Black Pearl 302 S. Main St.; 734-222-0400; blackpearlonmail.com; $$$: A seafood and martini bar that aims for "comfortable and cool," well-suited for socializing and entertaining. Opens every day at 5 p.m. Becomes a lounge after 9 p.m.
Blue Nile 221 E. Washington St., Ann Arbor, 734-998-4746; bluenilemi.com; $$: Family-owned and operated, this western outpost of the Blue Nile Ethiopian dining mini-chain offers an unusual experience. Diners are handed piping-hot washcloths for their hands, and then the food, which is sponged up with bits of bread called injera. And the food, which can include meats but can also be veggie-only, is slow-cooked, healthful and delicious. Since it's all-you-can-eat, nobody will walk away hungry.
Blue Tractor 207 E. Washington St.; 734-222-4095; bluetractor.net; $$: Menu aims for a down-home feel, but the beers are contemporary craft. Quirky interior. Very good word-of-mouth.

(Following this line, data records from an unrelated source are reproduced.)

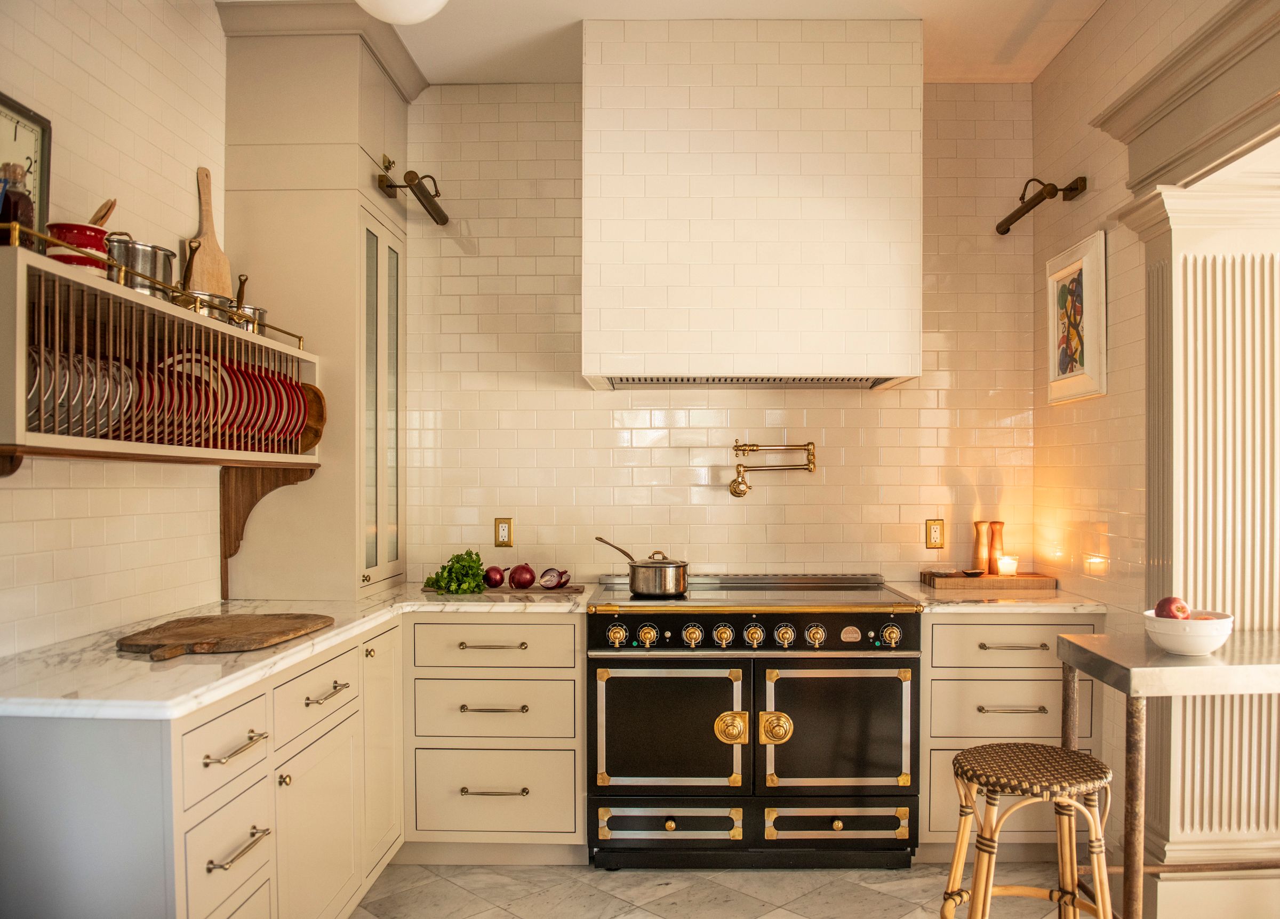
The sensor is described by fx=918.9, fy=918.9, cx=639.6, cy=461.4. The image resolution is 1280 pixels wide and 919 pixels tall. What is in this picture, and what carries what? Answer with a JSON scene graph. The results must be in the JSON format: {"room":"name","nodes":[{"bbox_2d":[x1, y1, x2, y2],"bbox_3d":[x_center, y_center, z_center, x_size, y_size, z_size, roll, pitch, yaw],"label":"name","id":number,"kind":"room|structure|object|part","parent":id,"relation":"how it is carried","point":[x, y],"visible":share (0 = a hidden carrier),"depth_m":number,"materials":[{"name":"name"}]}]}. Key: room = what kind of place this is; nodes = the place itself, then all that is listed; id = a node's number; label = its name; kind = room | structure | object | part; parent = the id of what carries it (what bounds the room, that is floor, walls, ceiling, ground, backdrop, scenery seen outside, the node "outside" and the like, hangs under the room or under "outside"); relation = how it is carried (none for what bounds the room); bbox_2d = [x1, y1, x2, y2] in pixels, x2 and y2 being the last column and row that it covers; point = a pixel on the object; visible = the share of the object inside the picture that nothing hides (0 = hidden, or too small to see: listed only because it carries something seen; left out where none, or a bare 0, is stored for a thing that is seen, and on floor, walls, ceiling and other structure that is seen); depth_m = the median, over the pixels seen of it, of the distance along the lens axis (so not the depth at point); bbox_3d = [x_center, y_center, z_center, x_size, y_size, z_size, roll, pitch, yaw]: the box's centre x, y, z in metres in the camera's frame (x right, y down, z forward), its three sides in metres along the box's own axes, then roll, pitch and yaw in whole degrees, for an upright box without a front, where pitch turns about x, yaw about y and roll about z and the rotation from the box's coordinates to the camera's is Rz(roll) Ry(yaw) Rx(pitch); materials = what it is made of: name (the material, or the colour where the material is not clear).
{"room":"kitchen","nodes":[
{"label":"kitchen","id":0,"kind":"room"},
{"bbox_2d":[0,0,230,660],"bbox_3d":[-1.605,-0.097,1.102,0.120,3.003,5.097,0,0,1],"label":"left wall","id":1,"kind":"structure","parent":0,"point":[77,39],"depth_m":2.64,"materials":[{"name":"tile"}]},
{"bbox_2d":[0,91,52,238],"bbox_3d":[-1.481,-0.665,2.116,0.039,0.387,0.305,0,0,1],"label":"wall clock","id":2,"kind":"object","parent":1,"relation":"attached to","point":[9,145],"visible":0.78,"depth_m":2.20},
{"bbox_2d":[0,241,321,470],"bbox_3d":[-1.323,-0.201,2.498,0.399,0.430,1.523,0,0,1],"label":"plate rack","id":3,"kind":"object","parent":1,"relation":"attached to","point":[22,405],"visible":0.9,"depth_m":2.26,"materials":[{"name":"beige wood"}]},
{"bbox_2d":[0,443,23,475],"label":"wooden bracket","id":4,"kind":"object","parent":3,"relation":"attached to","point":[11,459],"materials":[{"name":"brown wood"}]},
{"bbox_2d":[0,162,35,246],"bbox_3d":[-1.365,-0.538,1.999,0.082,0.228,0.081,0,0,1],"label":"bottle","id":5,"kind":"object","parent":3,"relation":"on","point":[24,209],"visible":0.75,"depth_m":1.98,"materials":[{"name":"glass"}]},
{"bbox_2d":[46,221,110,273],"bbox_3d":[-1.322,-0.482,2.167,0.156,0.128,0.161,0,0,1],"label":"red pot","id":6,"kind":"object","parent":3,"relation":"on","point":[85,238],"visible":0.65,"depth_m":2.12,"materials":[{"name":"red ceramic"}]},
{"bbox_2d":[89,198,116,225],"bbox_3d":[-1.377,-0.549,2.311,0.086,0.227,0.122,0,0,-17],"label":"wooden spoon","id":7,"kind":"object","parent":6,"relation":"in","point":[111,207],"visible":0.41,"depth_m":2.32,"materials":[{"name":"brown wood"}]},
{"bbox_2d":[27,343,139,436],"bbox_3d":[-1.384,-0.164,2.190,0.251,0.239,0.340,0,0,1],"label":"plate stack","id":8,"kind":"object","parent":3,"relation":"in","point":[35,394],"visible":0.49,"depth_m":2.18,"materials":[{"name":"white ceramic"}]},
{"bbox_2d":[109,234,177,297],"bbox_3d":[-1.331,-0.510,2.440,0.186,0.167,0.199,0,0,1],"label":"stock pot","id":9,"kind":"object","parent":3,"relation":"on","point":[147,250],"visible":0.68,"depth_m":2.38,"materials":[{"name":"silver metal"}]},
{"bbox_2d":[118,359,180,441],"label":"plate","id":10,"kind":"object","parent":3,"relation":"in","point":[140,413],"visible":0.37,"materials":[{"name":"red ceramic"}]},
{"bbox_2d":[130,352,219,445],"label":"plate","id":11,"kind":"object","parent":3,"relation":"in","point":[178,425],"visible":0.42,"depth_m":2.56,"materials":[{"name":"red ceramic"}]},
{"bbox_2d":[100,349,312,452],"bbox_3d":[-1.338,-0.169,2.652,0.455,0.287,1.024,0,0,1],"label":"set","id":12,"kind":"object","parent":3,"relation":"in","point":[268,377],"visible":0.42,"depth_m":2.53,"materials":[{"name":"red ceramic"}]},
{"bbox_2d":[184,290,235,321],"bbox_3d":[-1.298,-0.447,2.708,0.193,0.088,0.198,0,0,1],"label":"saucepan","id":13,"kind":"object","parent":3,"relation":"on","point":[207,312],"visible":0.47,"depth_m":2.65,"materials":[{"name":"silver metal"}]},
{"bbox_2d":[189,165,234,296],"bbox_3d":[-1.446,-0.714,3.094,0.067,0.548,0.180,0,0,15],"label":"wooden paddle","id":14,"kind":"object","parent":3,"relation":"on","point":[215,266],"visible":0.73,"depth_m":3.08,"materials":[{"name":"brown wood"}]},
{"bbox_2d":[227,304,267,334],"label":"saucepan","id":15,"kind":"object","parent":3,"relation":"on","point":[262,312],"visible":0.43,"depth_m":2.89,"materials":[{"name":"silver metal"}]},
{"bbox_2d":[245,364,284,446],"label":"red plate","id":16,"kind":"object","parent":3,"relation":"in","point":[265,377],"visible":0.35,"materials":[{"name":"red ceramic"}]},
{"bbox_2d":[266,370,304,449],"bbox_3d":[-1.257,-0.167,3.020,0.274,0.245,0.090,0,0,1],"label":"red plate","id":17,"kind":"object","parent":3,"relation":"in","point":[288,431],"visible":0.34,"depth_m":3.00,"materials":[{"name":"red ceramic"}]},
{"bbox_2d":[297,381,325,453],"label":"wooden bowl","id":18,"kind":"object","parent":3,"relation":"in","point":[317,392],"visible":0.52,"depth_m":3.20,"materials":[{"name":"brown wood"}]},
{"bbox_2d":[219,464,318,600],"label":"wooden bracket","id":19,"kind":"object","parent":1,"relation":"attached to","point":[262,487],"visible":0.79,"depth_m":3.23,"materials":[{"name":"brown wood"}]},
{"bbox_2d":[216,0,1107,86],"bbox_3d":[0.141,-1.597,1.414,3.733,0.106,5.305,0,0,1],"label":"ceiling","id":20,"kind":"structure","parent":0,"point":[1009,22],"depth_m":3.30,"materials":[{"name":"white paint"}]},
{"bbox_2d":[355,0,447,23],"bbox_3d":[-0.708,-1.408,2.669,0.358,0.280,0.357,0,0,-26],"label":"ceiling light","id":21,"kind":"object","parent":20,"relation":"attached to","point":[398,19],"visible":0.99,"depth_m":2.66,"materials":[{"name":"white glass"}]},
{"bbox_2d":[400,81,1039,584],"bbox_3d":[0.134,-0.071,3.849,3.184,2.986,0.124,0,0,1],"label":"back wall","id":22,"kind":"structure","parent":0,"point":[826,485],"depth_m":3.79,"materials":[{"name":"tile"}]},
{"bbox_2d":[493,517,513,546],"bbox_3d":[-0.556,0.288,3.749,0.073,0.119,0.009,0,0,1],"label":"wall outlet","id":23,"kind":"object","parent":22,"relation":"attached to","point":[505,534],"visible":0.99,"depth_m":3.75,"materials":[{"name":"gold metal"}]},
{"bbox_2d":[579,15,925,389],"bbox_3d":[0.395,-0.907,3.482,1.212,1.251,0.556,0,0,1],"label":"range hood","id":24,"kind":"object","parent":22,"relation":"attached to","point":[837,261],"visible":0.99,"depth_m":3.21,"materials":[{"name":"white tile"}]},
{"bbox_2d":[729,440,819,496],"bbox_3d":[0.537,0.029,3.697,0.374,0.221,0.120,0,0,1],"label":"pot filler","id":25,"kind":"object","parent":22,"relation":"attached to","point":[808,444],"visible":0.98,"depth_m":3.68,"materials":[{"name":"gold metal"}]},
{"bbox_2d":[924,518,945,549],"bbox_3d":[1.198,0.294,3.729,0.073,0.120,0.009,0,0,1],"label":"wall socket","id":26,"kind":"object","parent":22,"relation":"attached to","point":[934,528],"visible":0.99,"depth_m":3.73,"materials":[{"name":"metal"}]},
{"bbox_2d":[348,861,1102,918],"bbox_3d":[0.377,1.434,1.286,4.016,0.084,5.242,0,0,1],"label":"floor","id":27,"kind":"structure","parent":0,"point":[586,873],"depth_m":2.97,"materials":[{"name":"grey"}]},
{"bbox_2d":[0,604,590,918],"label":"base cabinet","id":28,"kind":"object","parent":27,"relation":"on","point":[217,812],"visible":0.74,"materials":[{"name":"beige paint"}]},
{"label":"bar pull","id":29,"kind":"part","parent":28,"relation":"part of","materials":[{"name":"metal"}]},
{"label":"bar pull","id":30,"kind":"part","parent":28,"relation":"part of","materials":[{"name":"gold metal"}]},
{"bbox_2d":[0,586,590,720],"bbox_3d":[-0.947,0.482,2.615,1.002,0.036,2.004,0,0,1],"label":"left countertop","id":31,"kind":"structure","parent":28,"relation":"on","point":[341,629],"depth_m":2.11,"materials":[{"name":"white stone"}]},
{"bbox_2d":[117,612,332,657],"bbox_3d":[-1.112,0.457,2.448,0.440,0.023,0.575,0,0,1],"label":"cutting board","id":32,"kind":"object","parent":31,"relation":"on","point":[207,618],"visible":0.98,"depth_m":2.40,"materials":[{"name":"brown wood"}]},
{"bbox_2d":[217,0,411,600],"bbox_3d":[-1.184,-0.553,3.523,0.616,2.094,0.680,0,0,1],"label":"tall cabinet","id":33,"kind":"object","parent":31,"relation":"on","point":[348,209],"visible":0.88,"depth_m":3.26,"materials":[{"name":"paint"}]},
{"bbox_3d":[-0.981,-0.184,3.479,0.096,1.438,0.491,0,0,1],"label":"doors","id":34,"kind":"part","parent":33,"relation":"part of","materials":[{"name":"glass"}]},
{"bbox_2d":[377,168,448,225],"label":"wall lamp","id":35,"kind":"object","parent":33,"relation":"attached to","point":[426,176],"visible":0.99,"depth_m":3.47,"materials":[{"name":"metal"}]},
{"bbox_2d":[425,583,582,596],"bbox_3d":[-0.496,0.481,3.462,0.572,0.014,0.236,0,0,1],"label":"cutting board","id":36,"kind":"object","parent":31,"relation":"on","point":[573,590],"visible":0.49,"depth_m":3.39,"materials":[{"name":"brown"}]},
{"bbox_2d":[426,549,485,594],"bbox_3d":[-0.675,0.403,3.402,0.224,0.150,0.243,0,0,-9],"label":"parsley","id":37,"kind":"object","parent":36,"relation":"on","point":[469,583],"visible":0.94,"depth_m":3.36,"materials":[{"name":"green food"}]},
{"bbox_2d":[483,565,505,588],"bbox_3d":[-0.552,0.435,3.480,0.078,0.079,0.075,0,0,-17],"label":"onion","id":38,"kind":"object","parent":36,"relation":"on","point":[492,570],"visible":0.93,"depth_m":3.45,"materials":[{"name":"red food"}]},
{"bbox_2d":[507,562,536,589],"bbox_3d":[-0.438,0.429,3.426,0.091,0.098,0.087,0,0,-23],"label":"onion","id":39,"kind":"object","parent":36,"relation":"on","point":[528,580],"visible":0.96,"depth_m":3.40,"materials":[{"name":"red food"}]},
{"bbox_2d":[538,568,569,589],"bbox_3d":[-0.324,0.439,3.454,0.078,0.078,0.088,0,0,-31],"label":"onion","id":40,"kind":"object","parent":36,"relation":"on","point":[547,575],"visible":0.97,"depth_m":3.43,"materials":[{"name":"red food"}]},
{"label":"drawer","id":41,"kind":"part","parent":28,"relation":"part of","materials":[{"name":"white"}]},
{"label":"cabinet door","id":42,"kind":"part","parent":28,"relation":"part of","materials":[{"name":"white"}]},
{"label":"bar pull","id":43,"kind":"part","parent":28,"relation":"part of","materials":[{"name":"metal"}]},
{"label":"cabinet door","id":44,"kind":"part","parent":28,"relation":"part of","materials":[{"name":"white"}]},
{"bbox_2d":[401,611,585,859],"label":"drawer cabinet","id":45,"kind":"object","parent":27,"relation":"on","point":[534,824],"visible":0.88,"depth_m":3.13,"materials":[{"name":"beige wood"}]},
{"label":"drawer pull","id":46,"kind":"part","parent":45,"relation":"part of","materials":[{"name":"gold metal"}]},
{"bbox_3d":[-0.496,1.107,3.100,0.216,0.014,0.047,0,0,1],"label":"drawer pull","id":47,"kind":"part","parent":45,"relation":"part of","materials":[{"name":"gold metal"}]},
{"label":"drawer pull","id":48,"kind":"part","parent":45,"relation":"part of","materials":[{"name":"gold metal"}]},
{"bbox_2d":[589,572,922,868],"bbox_3d":[0.403,0.916,3.407,1.128,0.956,0.773,0,0,1],"label":"range oven","id":49,"kind":"object","parent":27,"relation":"on","point":[607,680],"visible":0.99,"depth_m":3.10,"materials":[{"name":"black metal"}]},
{"bbox_3d":[-0.081,0.581,3.054,0.063,0.071,0.057,0,0,1],"label":"knob","id":50,"kind":"part","parent":49,"relation":"part of","materials":[{"name":"gold metal"}]},
{"bbox_2d":[596,536,688,598],"bbox_3d":[0.005,0.383,3.383,0.348,0.183,0.225,0,0,1],"label":"saucepan","id":51,"kind":"object","parent":49,"relation":"on","point":[636,588],"visible":0.99,"depth_m":3.30,"materials":[{"name":"metal"}]},
{"bbox_3d":[0.022,0.581,3.048,0.061,0.071,0.055,0,0,1],"label":"knob","id":52,"kind":"part","parent":49,"relation":"part of","materials":[{"name":"gold metal"}]},
{"bbox_3d":[0.089,1.200,3.030,0.412,0.110,0.068,0,0,1],"label":"drawer","id":53,"kind":"part","parent":49,"relation":"part of","materials":[{"name":"metal"}]},
{"bbox_3d":[0.084,0.897,3.026,0.498,0.441,0.096,0,0,1],"label":"door","id":54,"kind":"part","parent":49,"relation":"part of","materials":[{"name":"black metal"}]},
{"bbox_3d":[0.169,0.582,3.057,0.060,0.071,0.059,0,0,1],"label":"knob","id":55,"kind":"part","parent":49,"relation":"part of","materials":[{"name":"gold metal"}]},
{"bbox_3d":[0.274,0.580,3.040,0.060,0.069,0.058,0,0,1],"label":"knob","id":56,"kind":"part","parent":49,"relation":"part of","materials":[{"name":"gold metal"}]},
{"bbox_3d":[0.305,0.894,3.055,0.113,0.110,0.070,0,0,1],"label":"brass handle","id":57,"kind":"part","parent":49,"relation":"part of","materials":[{"name":"gold metal"}]},
{"bbox_3d":[0.375,0.584,3.059,0.060,0.070,0.060,0,0,1],"label":"knob","id":58,"kind":"part","parent":49,"relation":"part of","materials":[{"name":"gold metal"}]},
{"bbox_3d":[0.450,0.889,3.041,0.102,0.106,0.071,0,0,1],"label":"brass knob","id":59,"kind":"part","parent":49,"relation":"part of","materials":[{"name":"gold metal"}]},
{"bbox_3d":[0.476,0.582,3.059,0.061,0.070,0.061,0,0,1],"label":"knob","id":60,"kind":"part","parent":49,"relation":"part of","materials":[{"name":"metal"}]},
{"bbox_3d":[0.575,0.580,3.043,0.056,0.068,0.058,0,0,1],"label":"knob","id":61,"kind":"part","parent":49,"relation":"part of","materials":[{"name":"gold metal"}]},
{"bbox_3d":[0.647,1.202,3.037,0.427,0.112,0.063,0,0,1],"label":"drawer","id":62,"kind":"part","parent":49,"relation":"part of","materials":[{"name":"black metal"}]},
{"bbox_3d":[0.644,0.891,3.016,0.502,0.459,0.088,0,0,1],"label":"oven door","id":63,"kind":"part","parent":49,"relation":"part of","materials":[{"name":"black metal"}]},
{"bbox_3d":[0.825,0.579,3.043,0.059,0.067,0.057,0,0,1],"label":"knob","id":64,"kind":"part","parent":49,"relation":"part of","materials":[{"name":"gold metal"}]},
{"bbox_2d":[921,612,1104,858],"bbox_3d":[1.277,0.953,3.417,0.628,0.883,0.648,0,0,1],"label":"right base cabinet","id":65,"kind":"object","parent":27,"relation":"on","point":[931,673],"visible":0.53,"depth_m":3.14,"materials":[{"name":"beige paint"}]},
{"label":"drawer","id":66,"kind":"part","parent":65,"relation":"part of","materials":[{"name":"beige paint"}]},
{"bbox_2d":[887,580,1109,612],"bbox_3d":[1.300,0.498,3.410,0.682,0.037,0.687,0,0,1],"label":"right countertop","id":67,"kind":"structure","parent":65,"relation":"on","point":[1093,603],"depth_m":3.15,"materials":[{"name":"white stone"}]},
{"bbox_2d":[919,570,1057,590],"bbox_3d":[1.347,0.460,3.585,0.439,0.040,0.234,0,0,1],"label":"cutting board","id":68,"kind":"object","parent":67,"relation":"on","point":[1012,583],"visible":0.94,"depth_m":3.47,"materials":[{"name":"brown wood"}]},
{"bbox_2d":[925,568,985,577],"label":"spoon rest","id":69,"kind":"object","parent":68,"relation":"on","point":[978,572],"visible":0.99,"depth_m":3.59,"materials":[{"name":"brown"}]},
{"bbox_2d":[972,520,990,573],"bbox_3d":[1.375,0.346,3.698,0.061,0.223,0.059,0,0,-11],"label":"pepper mill","id":70,"kind":"object","parent":68,"relation":"on","point":[981,552],"visible":0.98,"depth_m":3.68,"materials":[{"name":"brown wood"}]},
{"bbox_2d":[987,519,1005,574],"bbox_3d":[1.439,0.347,3.707,0.061,0.226,0.060,0,0,-14],"label":"pepper mill","id":71,"kind":"object","parent":68,"relation":"on","point":[999,524],"visible":0.91,"depth_m":3.69,"materials":[{"name":"brown wood"}]},
{"bbox_2d":[996,555,1018,575],"bbox_3d":[1.440,0.408,3.605,0.078,0.075,0.077,0,0,1],"label":"candle","id":72,"kind":"object","parent":68,"relation":"on","point":[1007,562],"visible":0.99,"depth_m":3.58,"materials":[{"name":"wax"}]},
{"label":"drawer","id":73,"kind":"part","parent":65,"relation":"part of","materials":[{"name":"beige paint"}]},
{"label":"drawer pull","id":74,"kind":"part","parent":65,"relation":"part of","materials":[{"name":"metal"}]},
{"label":"drawer pull","id":75,"kind":"part","parent":65,"relation":"part of","materials":[{"name":"metal"}]},
{"bbox_2d":[943,741,1116,918],"bbox_3d":[0.937,1.057,2.217,0.414,0.682,0.411,0,0,17],"label":"bar stool","id":76,"kind":"object","parent":27,"relation":"on","point":[965,755],"visible":1,"depth_m":2.15,"materials":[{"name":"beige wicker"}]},
{"bbox_2d":[1054,626,1279,918],"bbox_3d":[1.618,0.930,2.290,1.000,0.920,0.457,0,0,1],"label":"bar table","id":77,"kind":"object","parent":27,"relation":"on","point":[1077,649],"visible":0.9,"depth_m":2.17,"materials":[{"name":"silver metal"}]},
{"bbox_2d":[1143,607,1233,654],"bbox_3d":[1.370,0.429,2.303,0.199,0.095,0.200,0,0,1],"label":"white bowl","id":78,"kind":"object","parent":77,"relation":"on","point":[1218,642],"visible":0.82,"depth_m":2.25,"materials":[{"name":"white ceramic"}]},
{"bbox_2d":[1155,595,1189,619],"bbox_3d":[1.361,0.382,2.346,0.082,0.084,0.079,0,0,-37],"label":"apple","id":79,"kind":"object","parent":78,"relation":"in","point":[1168,614],"visible":0.65,"depth_m":2.32,"materials":[{"name":"red food"}]},
{"bbox_2d":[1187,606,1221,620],"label":"apple","id":80,"kind":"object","parent":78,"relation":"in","point":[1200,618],"visible":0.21,"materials":[{"name":"red food"}]},
{"bbox_2d":[1113,178,1279,910],"bbox_3d":[1.743,0.316,2.778,0.547,2.266,0.522,0,0,1],"label":"column","id":81,"kind":"structure","parent":27,"relation":"on","point":[1208,297],"depth_m":2.64,"materials":[{"name":"white paint"}]},
{"bbox_2d":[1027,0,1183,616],"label":"right wall","id":82,"kind":"structure","parent":0,"point":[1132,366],"depth_m":3.17,"materials":[{"name":"beige tile"}]},
{"bbox_2d":[994,176,1087,235],"bbox_3d":[1.477,-0.968,3.394,0.204,0.134,0.413,0,0,1],"label":"picture light","id":83,"kind":"object","parent":82,"relation":"attached to","point":[1001,232],"visible":0.99,"depth_m":3.32,"materials":[{"name":"brown metal"}]},
{"bbox_2d":[1044,230,1107,403],"bbox_3d":[1.572,-0.501,3.333,0.032,0.562,0.409,0,0,1],"label":"framed picture","id":84,"kind":"object","parent":82,"relation":"attached to","point":[1072,269],"visible":1,"depth_m":3.30},
{"bbox_2d":[1090,0,1279,193],"bbox_3d":[1.543,-0.967,2.240,0.326,0.364,1.361,0,0,1],"label":"trim","id":85,"kind":"structure","parent":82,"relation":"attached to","point":[1202,122],"depth_m":2.44,"materials":[{"name":"paint"}]}
]}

Brown Jug 1204 S. University Dr., Ann Arbor; 734-761-3355; brownjug-annarbor.com; $: In the heart of U-M's campus, Brown Jug has been in business since 1938. Its walls snuggle you up in Wolverine history and football memorabilia. Catch the game, drink and munch with dignity: Greek sausage and calamari show up among nachos and cheese sticks on the appetizer list.
Cafe Felix 204 S. Main St., Ann Arbor; 734-662-8650; cafefelix.com; $$: Ann Arbor's Café Felix is practically poetic. The tradition of a European café holds true to form. There is a prime wine assortment as well as coffee drinks and delicious food. Every finishing touch within the butter-colored walls is indeed, as the French say, "au point."
Cafe Zola 112 W. Washington, Ann Arbor; 734-769-2020; cafezola.com; $$$: With tasteful art for sale on the brick walls, large picture windows fronting the colorful pedestrian traffic on Washington Street, and, in season, a sizable outdoor patio, Café Zola is one of the more comfortable restaurants in Ann Arbor. Mains have included spaghetti and meatballs marinara, lamb chops a la Turque, flat-iron steak with garlicky chimichurri sauce from the Pampas, and ahi tuna in a sesame-seed crust with wasabi butter, sugar snap peas, and that crunchy coconut rice. The wine list, a thoughtful if somewhat pricey one, contains a handful of relatively obscure bottles in the high 20s to the middle 30s before it disappears into the stratosphere.